* [Exercise] The data below should be transcribed in full, with no picture included.

* [Extracted data]
== Segment start ==
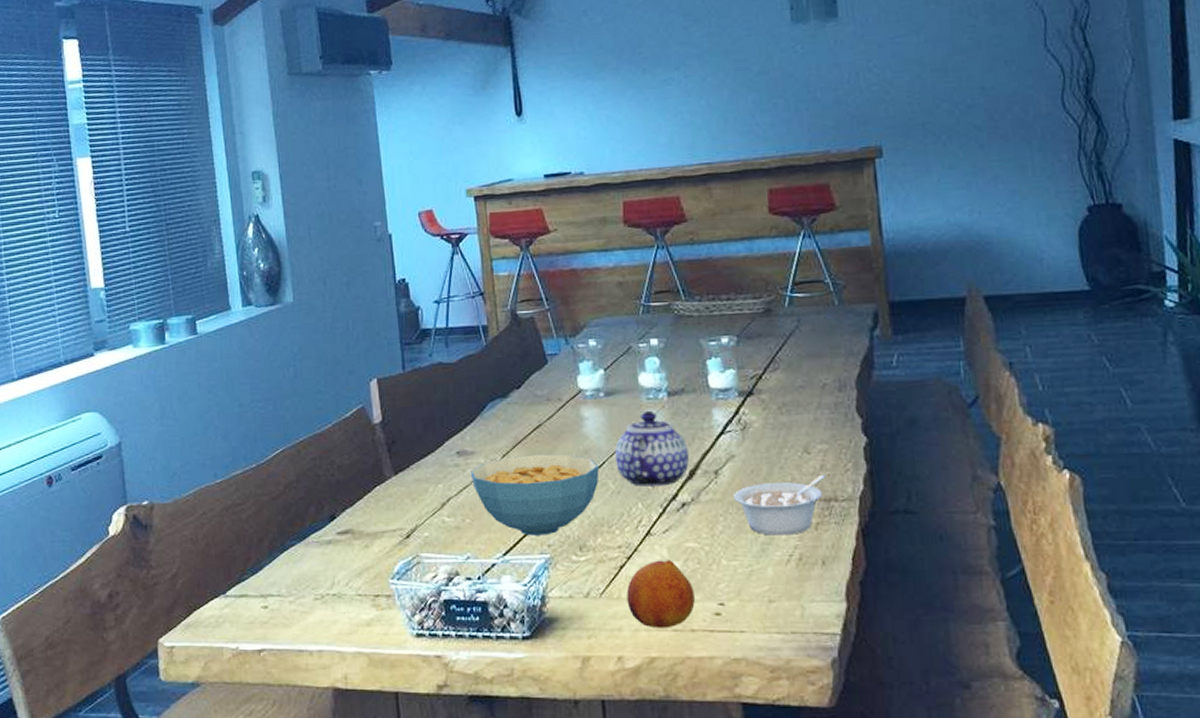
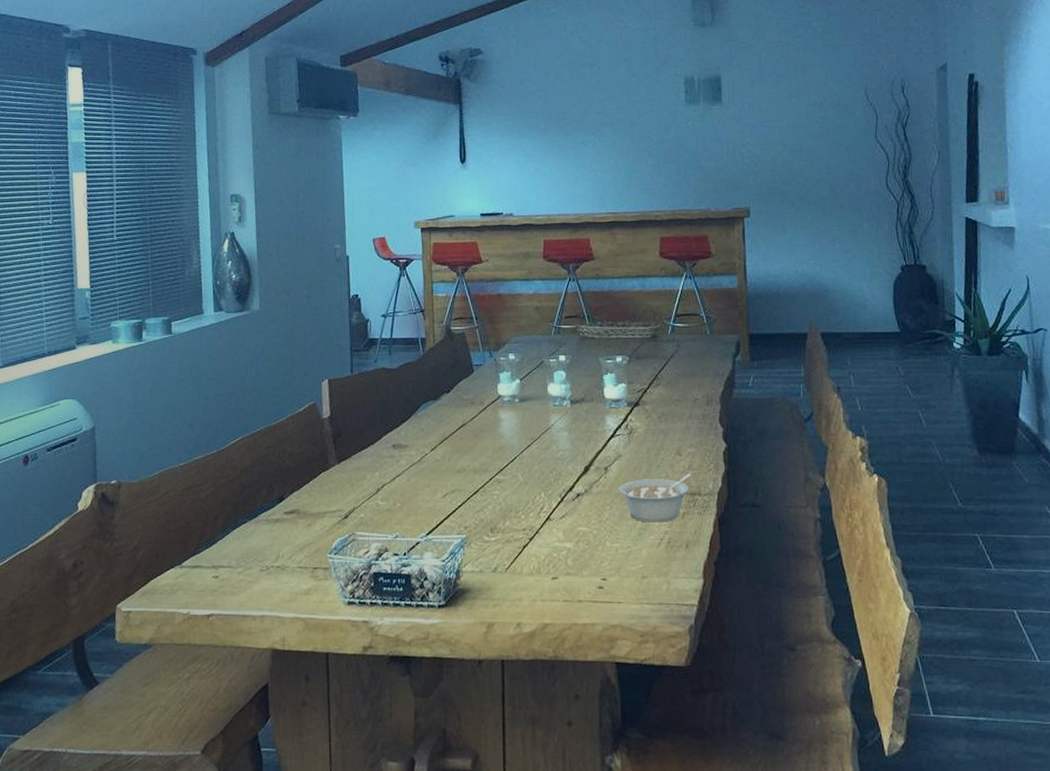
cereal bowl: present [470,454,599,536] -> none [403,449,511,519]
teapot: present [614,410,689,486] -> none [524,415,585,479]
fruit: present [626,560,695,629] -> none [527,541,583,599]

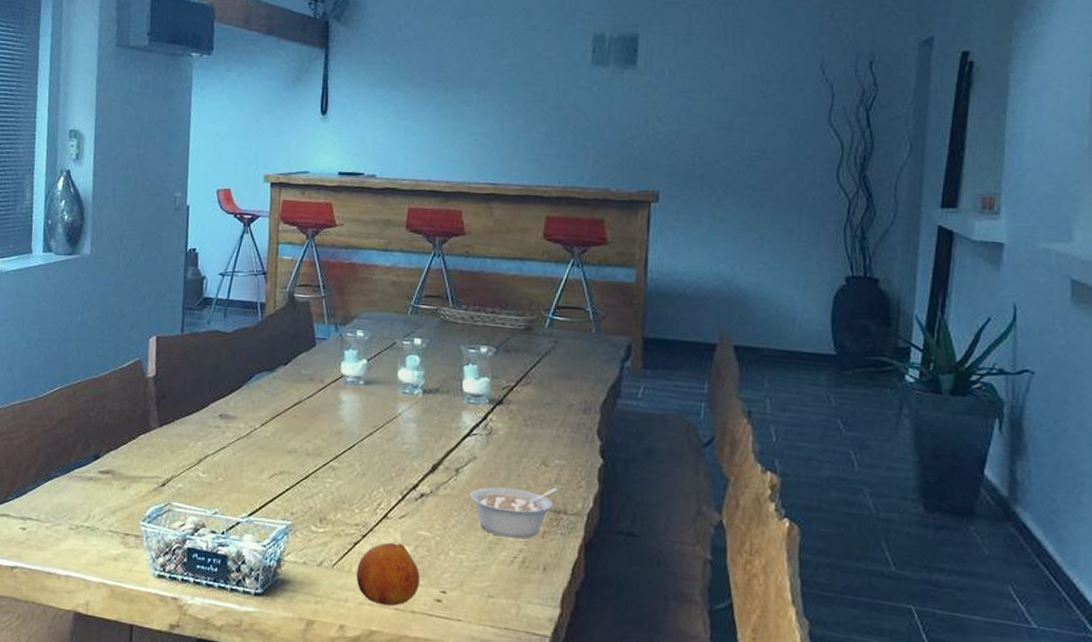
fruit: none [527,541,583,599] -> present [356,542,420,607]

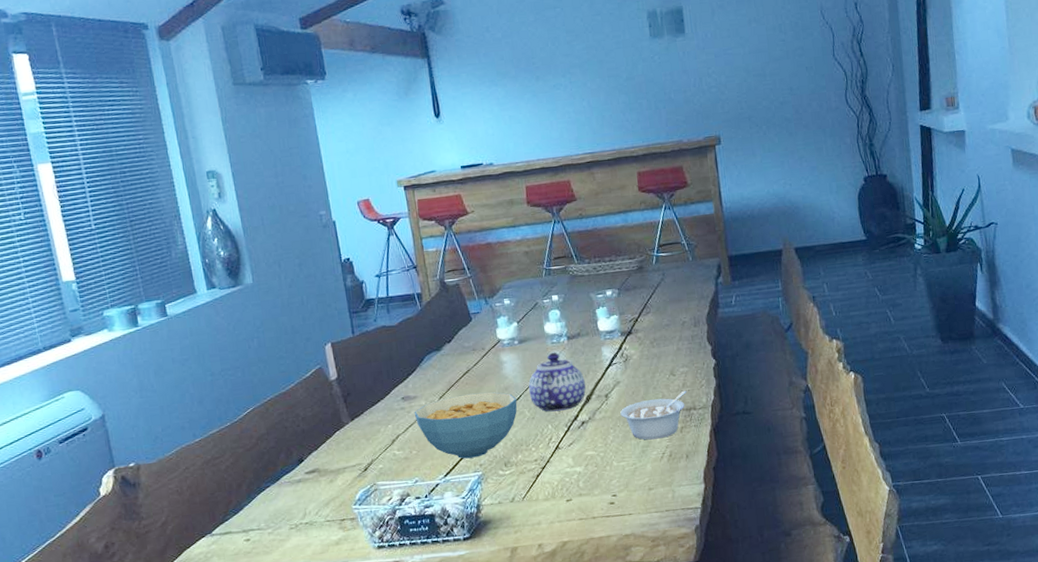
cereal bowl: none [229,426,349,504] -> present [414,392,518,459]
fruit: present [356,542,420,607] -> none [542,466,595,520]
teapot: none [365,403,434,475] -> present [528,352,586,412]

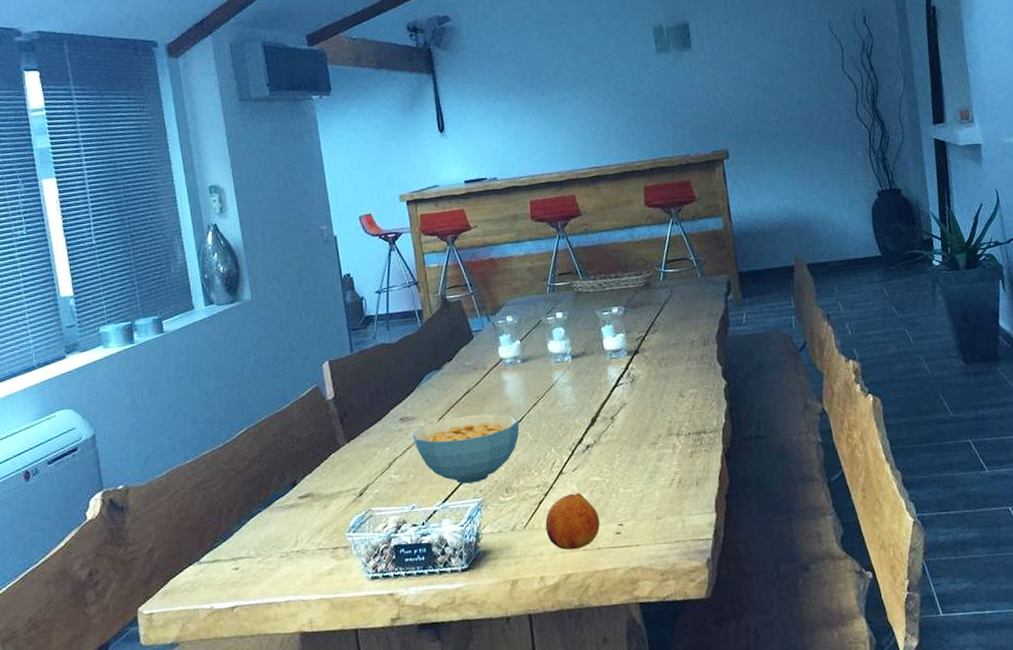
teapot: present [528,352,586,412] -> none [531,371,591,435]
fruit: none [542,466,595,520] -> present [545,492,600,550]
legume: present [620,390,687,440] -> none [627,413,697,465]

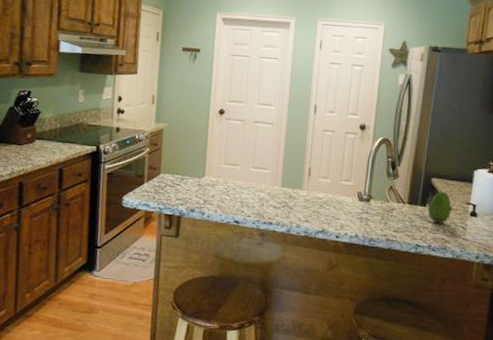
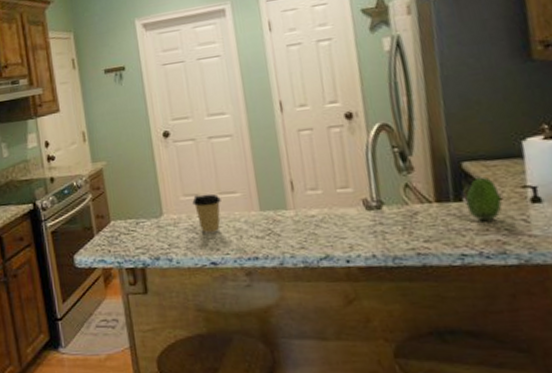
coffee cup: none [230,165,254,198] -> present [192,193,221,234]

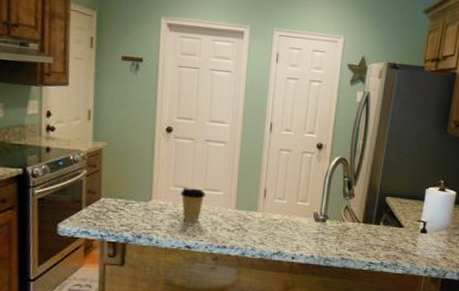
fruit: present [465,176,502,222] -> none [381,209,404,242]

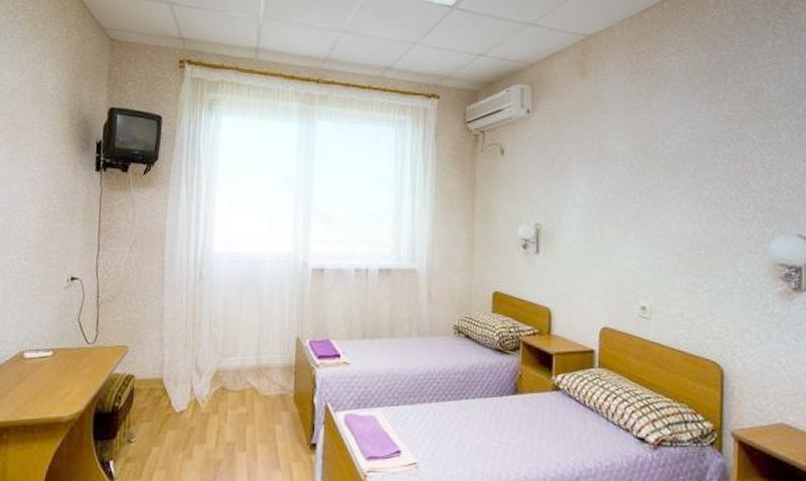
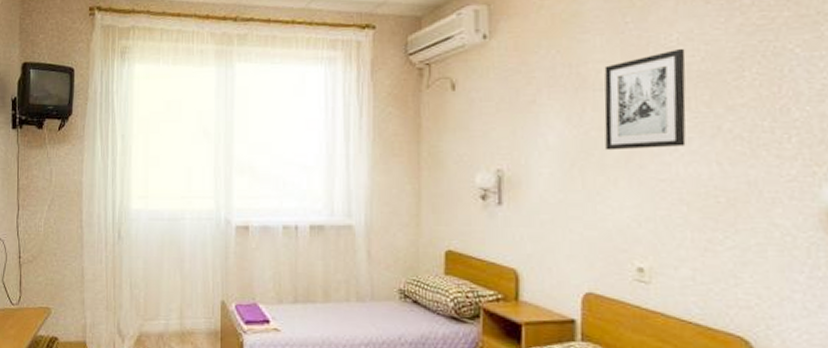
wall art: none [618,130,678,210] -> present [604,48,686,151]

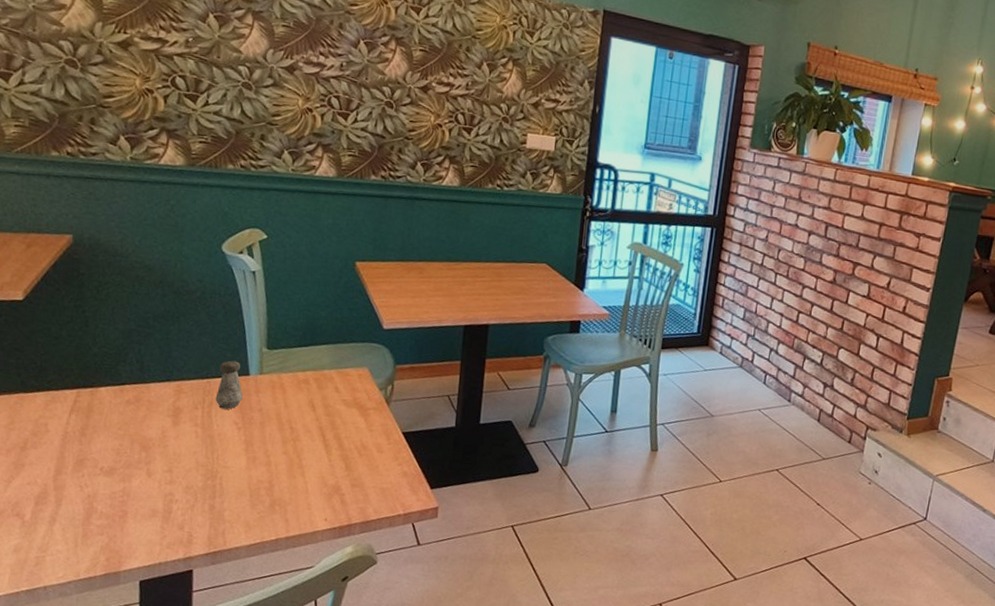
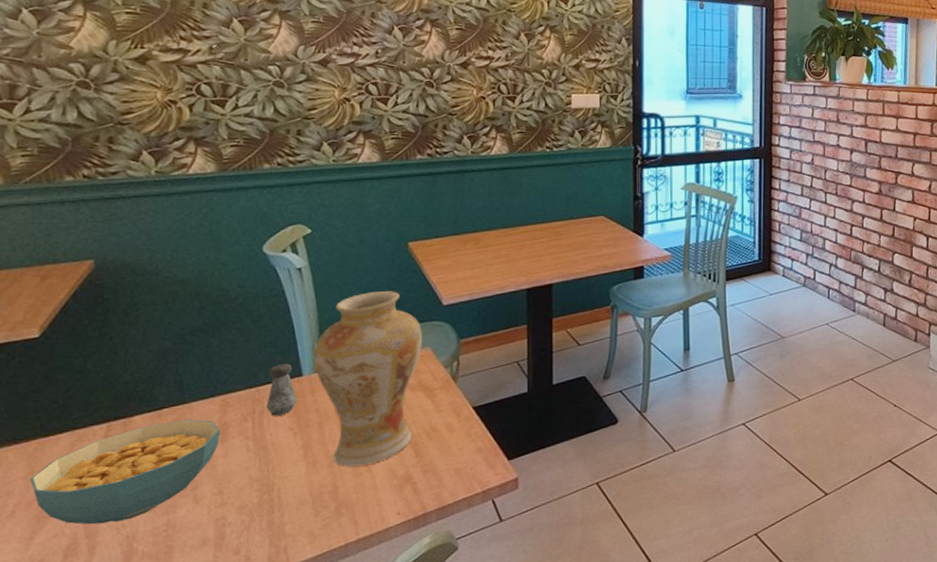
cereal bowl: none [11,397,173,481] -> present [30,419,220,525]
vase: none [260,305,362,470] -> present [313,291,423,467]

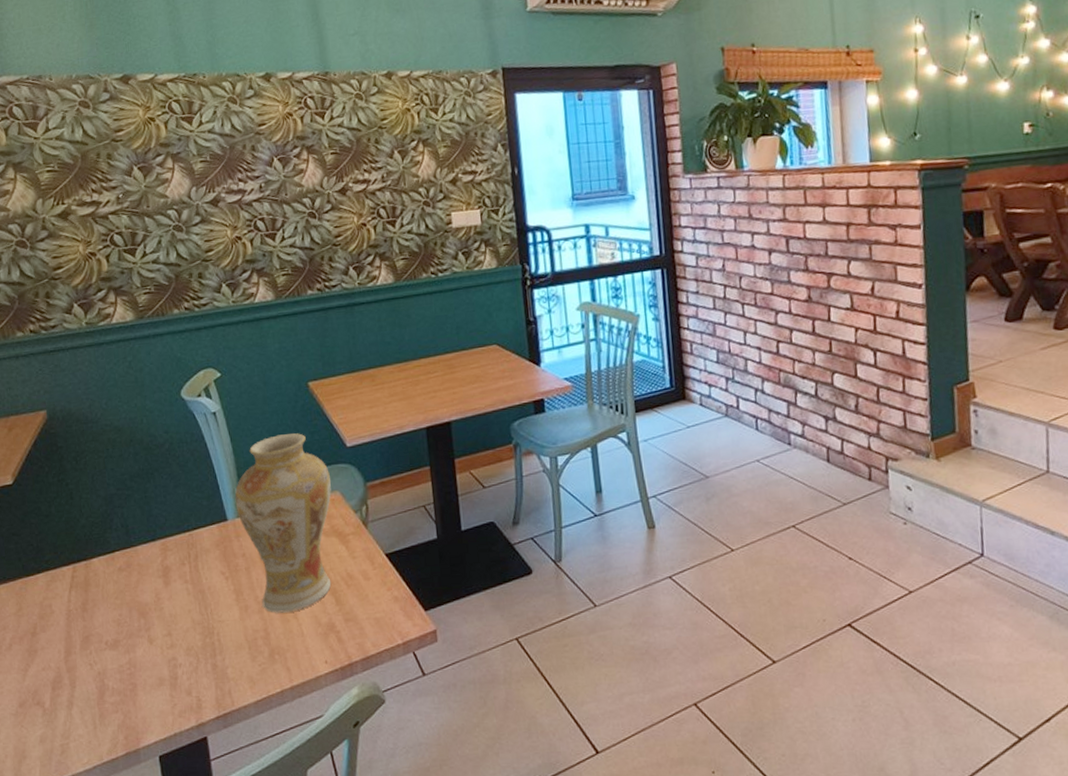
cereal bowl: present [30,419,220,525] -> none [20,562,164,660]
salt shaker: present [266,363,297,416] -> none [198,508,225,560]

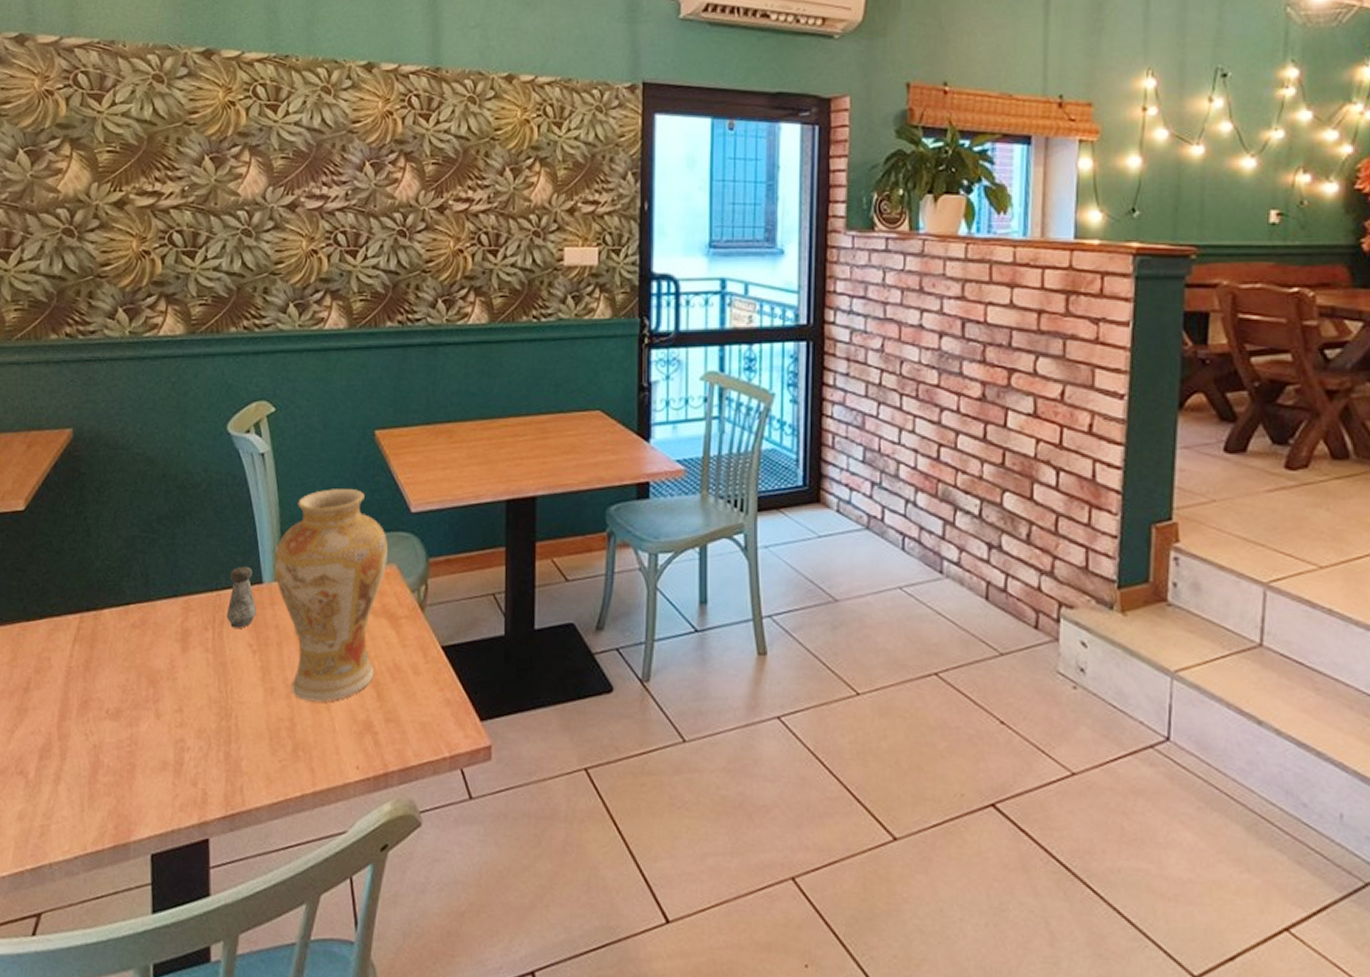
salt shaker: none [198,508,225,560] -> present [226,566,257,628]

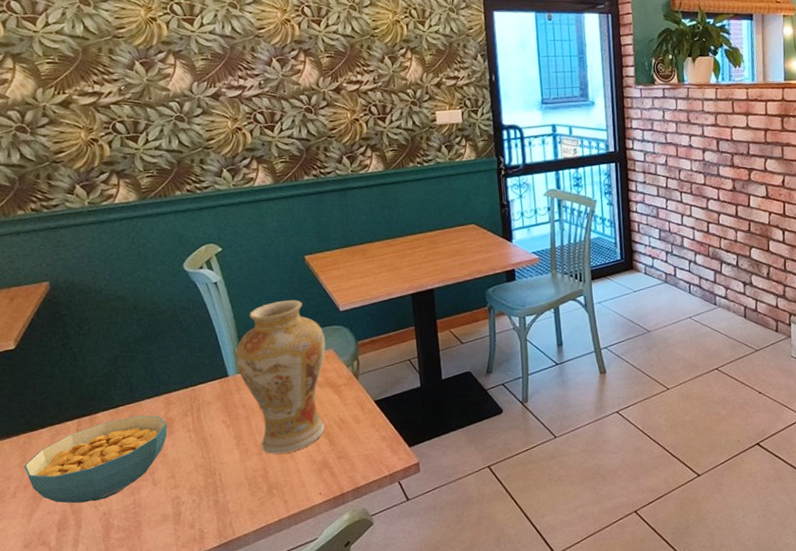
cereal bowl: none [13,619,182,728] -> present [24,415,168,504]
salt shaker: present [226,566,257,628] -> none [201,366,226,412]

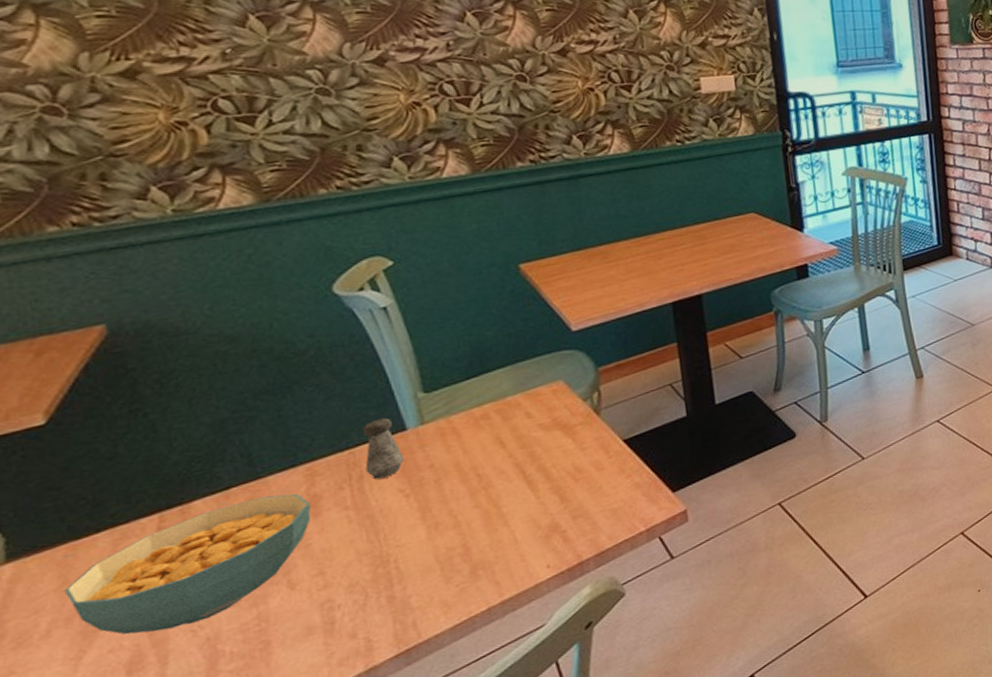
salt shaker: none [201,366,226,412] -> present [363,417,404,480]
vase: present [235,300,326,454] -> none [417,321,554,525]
== Segment end ==
* [Problem solution]
cereal bowl: present [470,454,599,536] -> none [403,449,511,519]
teapot: present [614,410,689,486] -> none [524,415,585,479]
fruit: present [626,560,695,629] -> none [527,541,583,599]

fruit: none [527,541,583,599] -> present [356,542,420,607]

cereal bowl: none [229,426,349,504] -> present [414,392,518,459]
fruit: present [356,542,420,607] -> none [542,466,595,520]
teapot: none [365,403,434,475] -> present [528,352,586,412]

teapot: present [528,352,586,412] -> none [531,371,591,435]
fruit: none [542,466,595,520] -> present [545,492,600,550]
legume: present [620,390,687,440] -> none [627,413,697,465]

coffee cup: none [230,165,254,198] -> present [192,193,221,234]

fruit: present [465,176,502,222] -> none [381,209,404,242]

wall art: none [618,130,678,210] -> present [604,48,686,151]

cereal bowl: none [11,397,173,481] -> present [30,419,220,525]
vase: none [260,305,362,470] -> present [313,291,423,467]

cereal bowl: present [30,419,220,525] -> none [20,562,164,660]
salt shaker: present [266,363,297,416] -> none [198,508,225,560]

salt shaker: none [198,508,225,560] -> present [226,566,257,628]

cereal bowl: none [13,619,182,728] -> present [24,415,168,504]
salt shaker: present [226,566,257,628] -> none [201,366,226,412]

salt shaker: none [201,366,226,412] -> present [363,417,404,480]
vase: present [235,300,326,454] -> none [417,321,554,525]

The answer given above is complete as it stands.